Para mais clareza: devemos estudar as qualidades boas que há em nós, para ver se
com a soma destas reparamos alguns defeitos. Quando a favor de um irmão fizemos
todo o possível e ele se não deixou convencer, é necessário, então, sem ruído e
sem choque de espécie alguma, afastarmo-nos ou afastá-lo, procurando não nos
contaminar, e que ninguém se contamine com ele, mas isso depois de haver
esgotado tudo o que aconselham a humildade, o amor, a indulgência e a caridade.
Já
disse que todo o espírita deve ser caritativo com seu irmão, e isso o demonstra
ele, porque, se somos obrigados, segundo a lei divina, a
praticar a caridade em tudo, muito mais devemos praticá-la entre os que debaixo do ponto de
vista espiritual devem formar uma só família.
O
espírita não deve, portanto, abandonar seu irmão, nem na crise, nem na
enfermidade, nem na miséria; muito pelo contrário, deve ser para ele um pai ou
uma mãe; consolá-lo nas suas aflições, assisti-lo nas suas enfermidades, ajudá-lo
nas suas necessidades, protegê-lo na sua velhice, dar-lhe a mão na sua
juventude; numa palavra, deve ser todo espírita para seu irmão a verdadeira
providência terrena, sustentando-o até onde possa em todos os transes da vida
planetária. Assim como na parte moral devemos ser caritativos, indulgentes e
humildes com os nossos irmãos, não o devemos ser menos na parte material.

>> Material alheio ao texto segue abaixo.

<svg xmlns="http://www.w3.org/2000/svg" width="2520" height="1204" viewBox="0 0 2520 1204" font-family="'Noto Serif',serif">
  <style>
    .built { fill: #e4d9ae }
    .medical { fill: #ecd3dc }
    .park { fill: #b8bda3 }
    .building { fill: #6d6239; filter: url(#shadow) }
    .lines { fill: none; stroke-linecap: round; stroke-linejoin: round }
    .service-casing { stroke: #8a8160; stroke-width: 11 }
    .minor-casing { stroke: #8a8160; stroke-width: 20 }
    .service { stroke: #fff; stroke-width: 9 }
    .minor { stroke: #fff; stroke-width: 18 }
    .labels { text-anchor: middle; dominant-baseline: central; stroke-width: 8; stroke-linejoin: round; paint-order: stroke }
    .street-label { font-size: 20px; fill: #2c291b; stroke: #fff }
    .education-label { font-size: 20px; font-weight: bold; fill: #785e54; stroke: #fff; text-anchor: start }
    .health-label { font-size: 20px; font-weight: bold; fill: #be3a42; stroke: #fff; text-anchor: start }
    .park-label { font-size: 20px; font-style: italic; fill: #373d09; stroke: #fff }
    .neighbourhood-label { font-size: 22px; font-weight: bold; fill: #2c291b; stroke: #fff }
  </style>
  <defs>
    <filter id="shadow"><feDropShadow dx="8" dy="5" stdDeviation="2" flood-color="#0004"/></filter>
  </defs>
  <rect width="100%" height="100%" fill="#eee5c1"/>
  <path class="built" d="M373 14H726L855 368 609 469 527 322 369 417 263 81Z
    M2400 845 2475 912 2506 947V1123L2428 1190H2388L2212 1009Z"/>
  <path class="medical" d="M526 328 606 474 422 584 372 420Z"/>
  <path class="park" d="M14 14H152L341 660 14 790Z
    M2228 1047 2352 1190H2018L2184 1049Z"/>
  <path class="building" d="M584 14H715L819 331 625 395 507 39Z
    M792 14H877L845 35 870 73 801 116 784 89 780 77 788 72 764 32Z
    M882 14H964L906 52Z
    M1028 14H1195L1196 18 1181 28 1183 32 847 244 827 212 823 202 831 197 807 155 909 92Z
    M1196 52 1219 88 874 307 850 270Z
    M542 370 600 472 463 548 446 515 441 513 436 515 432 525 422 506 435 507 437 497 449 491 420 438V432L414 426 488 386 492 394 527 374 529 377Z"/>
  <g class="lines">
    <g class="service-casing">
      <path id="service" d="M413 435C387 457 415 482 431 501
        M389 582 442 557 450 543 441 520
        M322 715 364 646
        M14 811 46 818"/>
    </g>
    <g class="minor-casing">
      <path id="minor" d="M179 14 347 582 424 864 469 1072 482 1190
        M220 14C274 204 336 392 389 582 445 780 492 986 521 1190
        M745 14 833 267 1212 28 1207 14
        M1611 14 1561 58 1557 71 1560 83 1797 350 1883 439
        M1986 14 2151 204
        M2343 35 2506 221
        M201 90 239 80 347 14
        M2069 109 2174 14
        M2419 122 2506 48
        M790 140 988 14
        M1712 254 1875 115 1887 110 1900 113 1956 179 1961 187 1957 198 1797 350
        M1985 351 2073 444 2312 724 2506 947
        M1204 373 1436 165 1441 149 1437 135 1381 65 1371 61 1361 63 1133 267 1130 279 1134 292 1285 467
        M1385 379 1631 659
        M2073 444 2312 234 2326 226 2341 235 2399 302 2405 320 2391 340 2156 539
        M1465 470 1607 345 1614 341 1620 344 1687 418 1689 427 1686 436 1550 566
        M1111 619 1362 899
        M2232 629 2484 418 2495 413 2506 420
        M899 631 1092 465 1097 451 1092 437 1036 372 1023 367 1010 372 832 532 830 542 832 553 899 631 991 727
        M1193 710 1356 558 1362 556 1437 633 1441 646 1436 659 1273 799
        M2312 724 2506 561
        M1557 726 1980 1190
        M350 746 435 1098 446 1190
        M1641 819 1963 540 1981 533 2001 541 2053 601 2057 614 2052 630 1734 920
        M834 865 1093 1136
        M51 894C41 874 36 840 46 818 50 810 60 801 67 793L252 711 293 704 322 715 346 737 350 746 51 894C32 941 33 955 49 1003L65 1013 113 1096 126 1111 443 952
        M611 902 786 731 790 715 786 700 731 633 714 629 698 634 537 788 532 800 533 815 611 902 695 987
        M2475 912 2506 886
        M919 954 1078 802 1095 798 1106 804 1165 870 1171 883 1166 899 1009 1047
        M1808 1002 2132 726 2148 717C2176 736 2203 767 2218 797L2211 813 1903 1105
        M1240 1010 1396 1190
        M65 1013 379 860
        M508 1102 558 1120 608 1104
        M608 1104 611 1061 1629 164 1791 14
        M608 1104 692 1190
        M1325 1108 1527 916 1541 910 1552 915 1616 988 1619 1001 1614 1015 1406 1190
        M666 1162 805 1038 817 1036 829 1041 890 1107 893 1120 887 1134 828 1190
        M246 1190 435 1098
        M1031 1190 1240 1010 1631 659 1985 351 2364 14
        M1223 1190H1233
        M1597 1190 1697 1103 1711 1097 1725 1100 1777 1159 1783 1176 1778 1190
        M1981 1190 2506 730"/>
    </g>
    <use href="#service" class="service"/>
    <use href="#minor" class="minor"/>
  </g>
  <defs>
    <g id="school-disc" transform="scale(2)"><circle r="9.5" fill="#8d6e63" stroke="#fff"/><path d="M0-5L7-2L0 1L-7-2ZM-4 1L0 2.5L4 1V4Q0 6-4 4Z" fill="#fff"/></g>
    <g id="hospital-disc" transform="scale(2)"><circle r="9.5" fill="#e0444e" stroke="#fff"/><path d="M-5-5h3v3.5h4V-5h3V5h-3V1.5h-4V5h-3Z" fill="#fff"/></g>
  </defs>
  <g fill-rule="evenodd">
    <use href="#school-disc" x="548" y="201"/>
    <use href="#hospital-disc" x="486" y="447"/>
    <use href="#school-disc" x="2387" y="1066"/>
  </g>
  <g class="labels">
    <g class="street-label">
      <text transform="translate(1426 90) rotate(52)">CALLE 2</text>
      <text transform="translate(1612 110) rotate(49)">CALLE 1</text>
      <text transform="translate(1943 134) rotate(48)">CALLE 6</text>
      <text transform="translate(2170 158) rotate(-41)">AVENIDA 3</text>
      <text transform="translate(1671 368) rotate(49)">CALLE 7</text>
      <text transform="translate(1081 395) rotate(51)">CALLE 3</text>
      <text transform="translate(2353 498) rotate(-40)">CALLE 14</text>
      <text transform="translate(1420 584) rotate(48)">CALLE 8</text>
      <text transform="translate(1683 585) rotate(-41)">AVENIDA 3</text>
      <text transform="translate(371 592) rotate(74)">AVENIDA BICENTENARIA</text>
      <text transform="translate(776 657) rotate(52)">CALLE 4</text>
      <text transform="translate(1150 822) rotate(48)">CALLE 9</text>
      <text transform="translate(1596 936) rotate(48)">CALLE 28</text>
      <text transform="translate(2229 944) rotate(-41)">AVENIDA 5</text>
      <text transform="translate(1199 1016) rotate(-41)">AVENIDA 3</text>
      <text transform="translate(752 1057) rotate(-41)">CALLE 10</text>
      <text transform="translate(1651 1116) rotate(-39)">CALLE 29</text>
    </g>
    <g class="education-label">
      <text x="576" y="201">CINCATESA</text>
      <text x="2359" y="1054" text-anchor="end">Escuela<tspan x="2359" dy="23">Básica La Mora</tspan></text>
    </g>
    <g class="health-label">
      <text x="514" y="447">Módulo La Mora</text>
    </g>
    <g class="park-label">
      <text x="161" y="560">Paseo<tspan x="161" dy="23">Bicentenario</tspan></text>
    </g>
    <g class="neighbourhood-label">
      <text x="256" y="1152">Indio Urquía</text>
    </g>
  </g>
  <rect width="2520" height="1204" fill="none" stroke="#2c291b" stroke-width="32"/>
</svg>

Devemos manter entre nós a verdadeira fraternidade, porque o amor dispensa
muitas coisas e se chegarmos a nos amar muito não há duvida que suportaremos
nossos defeitos com paciência.
Eis
a maneira de dar bom exemplo à humanidade, que tão cheia de males e egoísmos está: eis a maneira de tornar mais leve a cruz que
por lei temos de carregar neste mundo, porque o amor é uma seiva divina; é o bem; é a paz.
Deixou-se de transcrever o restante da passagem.